_Source data_:
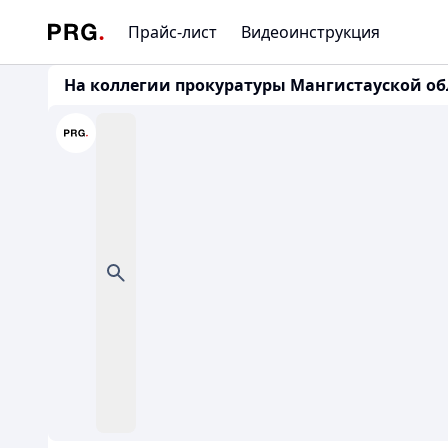
Прайс-лист
Видеоинструкция
На коллегии прокуратуры Мангистауской о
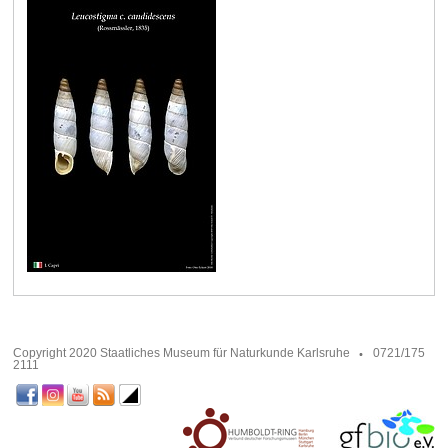
Copyright 2020 Staatliches Museum für Naturkunde Karlsruhe
0721/175
2111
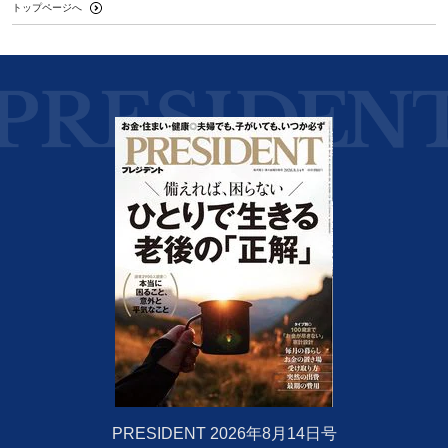
トップページへ
PRESIDENT 2026年8月14日号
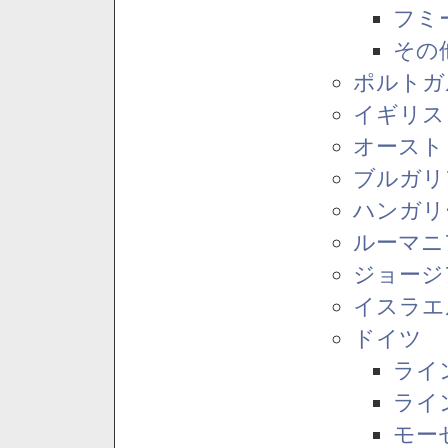
フミ
その
ポルトガ
イギリス
オースト
ブルガリ
ハンガリ
ルーマニ
ジョージ
イスラエ
ドイツ
ライ
ライ
モー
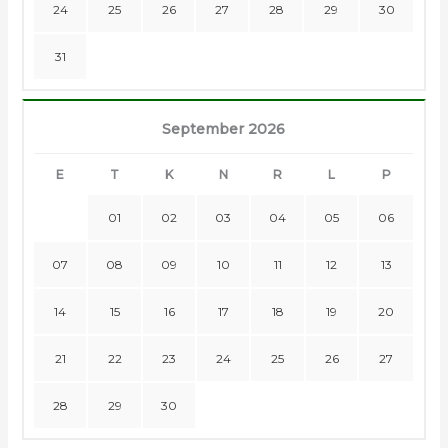
24
25
26
27
28
29
30
31
September 2026
E
T
K
N
R
L
P
01
02
03
04
05
06
07
08
09
10
11
12
13
14
15
16
17
18
19
20
21
22
23
24
25
26
27
28
29
30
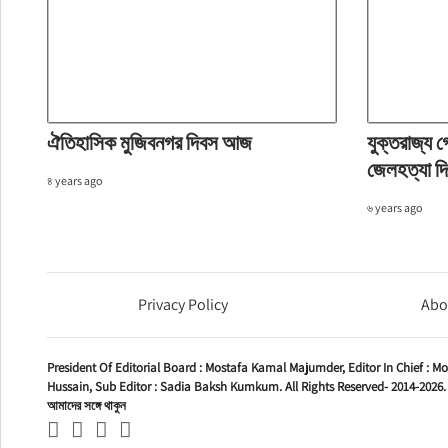
ঐতিহাসিক মুজিবনগর দিবস আজ
যুক্তরাজ্য গ
জেলহত্যা দিব
৪ years ago
৬ years ago
Privacy Policy
Abo
President Of Editorial Board :
Mostafa Kamal Majumder,
Editor In Chief :
Mo
Hussain,
Sub Editor :
Sadia Baksh Kumkum. All Rights Reserved- 2014-2026.
আমাদের সঙ্গে থাকুন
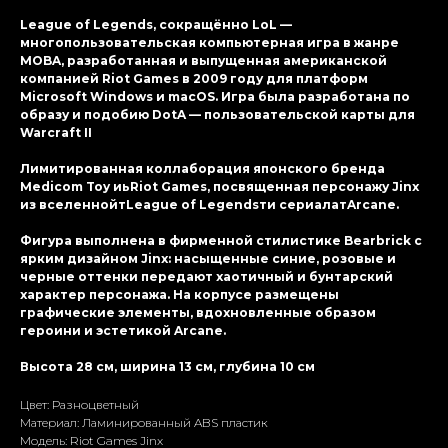
League of Legends, сокращённо LoL —
многопользовательская компьютерная игра в жанре
MOBA, разработанная и выпущенная американской
компанией Riot Games в 2009 году для платформ
Microsoft Windows и macOS. Игра была разработана по
образу и подобию DotA — пользовательской карты для
Warcraft II
Лимитированная коллаборация японского бренда
Medicom Toy иьRiot Games, посвященная персонажу Jinx
из вселеннойтLeague of Legendsти сериалатArcane.
Фигура выполнена в фирменной стилистике Bearbrick с
ярким дизайном Jinx: насыщенные синие, розовые и
черные оттенки передают хаотичный и бунтарский
характер персонажа. На корпусе размещены
графические элементы, вдохновленные образом
героини и эстетикой Arcane.
Высота 28 см, ширина 13 см, глубина 10 см
Цвет: Разноцветный
Материал: Ламиниpoванный ABS пластик
Модель: Riot Games Jinx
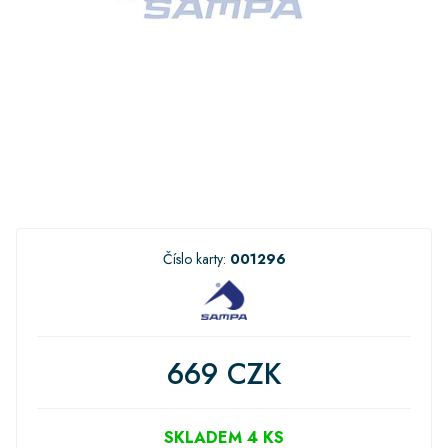
Číslo karty:
001296
669 CZK
SKLADEM 4 KS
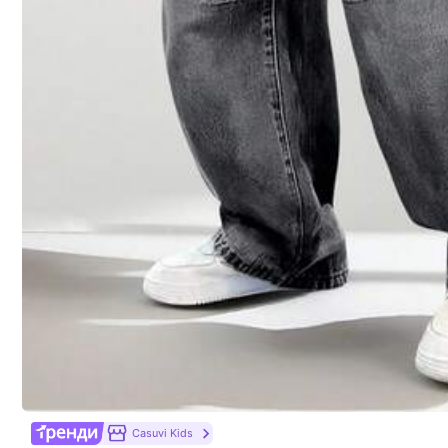
Модель одягнена в:
10Y
Висота:
135.0
426K Підписники
Деталі Продукту
4,90
Склад:
80
426K Підписники
Інформація про безпеку та контакти
4,90
Casuvi Kids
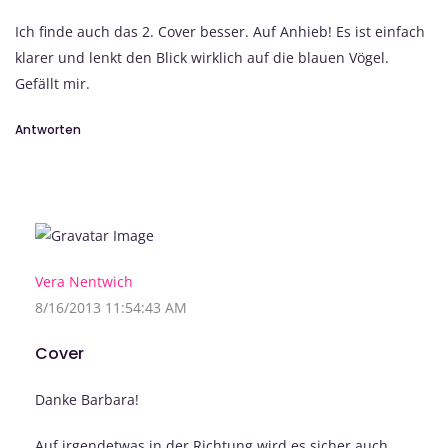
Ich finde auch das 2. Cover besser. Auf Anhieb! Es ist einfach
klarer und lenkt den Blick wirklich auf die blauen Vögel.
Gefällt mir.
Antworten
Vera Nentwich
8/16/2013 11:54:43 AM
Cover
Danke Barbara!
Auf irgendetwas in der Richtung wird es sicher auch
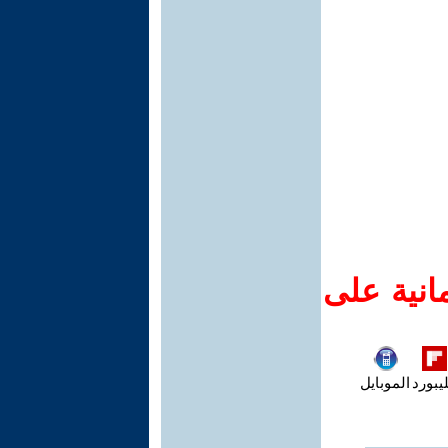
انية على
يبورد
الموبايل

_Action item_: Update the entries above by changing every "Cover" to "Umschlag", keeping all other text identical. Leave the pictures out of your version.

_Completed task_:
Прайс-лист
Видеоинструкция
На коллегии прокуратуры Мангистауской о
Copyright 2020 Staatliches Museum für Naturkunde Karlsruhe
0721/175
2111
トップページへ
PRESIDENT 2026年8月14日号
フミ
その
ポルトガ
イギリス
オースト
ブルガリ
ハンガリ
ルーマニ
ジョージ
イスラエ
ドイツ
ライ
ライ
モー
24
25
26
27
28
29
30
31
September 2026
E
T
K
N
R
L
P
01
02
03
04
05
06
07
08
09
10
11
12
13
14
15
16
17
18
19
20
21
22
23
24
25
26
27
28
29
30
ঐতিহাসিক মুজিবনগর দিবস আজ
যুক্তরাজ্য গ
জেলহত্যা দিব
৪ years ago
৬ years ago
Privacy Policy
Abo
President Of Editorial Board :
Mostafa Kamal Majumder,
Editor In Chief :
Mo
Hussain,
Sub Editor :
Sadia Baksh Kumkum. All Rights Reserved- 2014-2026.
আমাদের সঙ্গে থাকুন
League of Legends, сокращённо LoL —
многопользовательская компьютерная игра в жанре
MOBA, разработанная и выпущенная американской
компанией Riot Games в 2009 году для платформ
Microsoft Windows и macOS. Игра была разработана по
образу и подобию DotA — пользовательской карты для
Warcraft II
Лимитированная коллаборация японского бренда
Medicom Toy иьRiot Games, посвященная персонажу Jinx
из вселеннойтLeague of Legendsти сериалатArcane.
Фигура выполнена в фирменной стилистике Bearbrick с
ярким дизайном Jinx: насыщенные синие, розовые и
черные оттенки передают хаотичный и бунтарский
характер персонажа. На корпусе размещены
графические элементы, вдохновленные образом
героини и эстетикой Arcane.
Высота 28 см, ширина 13 см, глубина 10 см
Цвет: Разноцветный
Материал: Ламиниpoванный ABS пластик
Модель: Riot Games Jinx
Číslo karty:
001296
669 CZK
SKLADEM 4 KS
Модель одягнена в:
10Y
Висота:
135.0
426K Підписники
Деталі Продукту
4,90
Склад:
80
426K Підписники
Інформація про безпеку та контакти
4,90
Casuvi Kids
Ich finde auch das 2. Umschlag besser. Auf Anhieb! Es ist einfach
klarer und lenkt den Blick wirklich auf die blauen Vögel.
Gefällt mir.
Antworten
Vera Nentwich
8/16/2013 11:54:43 AM
Umschlag
Danke Barbara!
Auf irgendetwas in der Richtung wird es sicher auch
انية على
يبورد
الموبايل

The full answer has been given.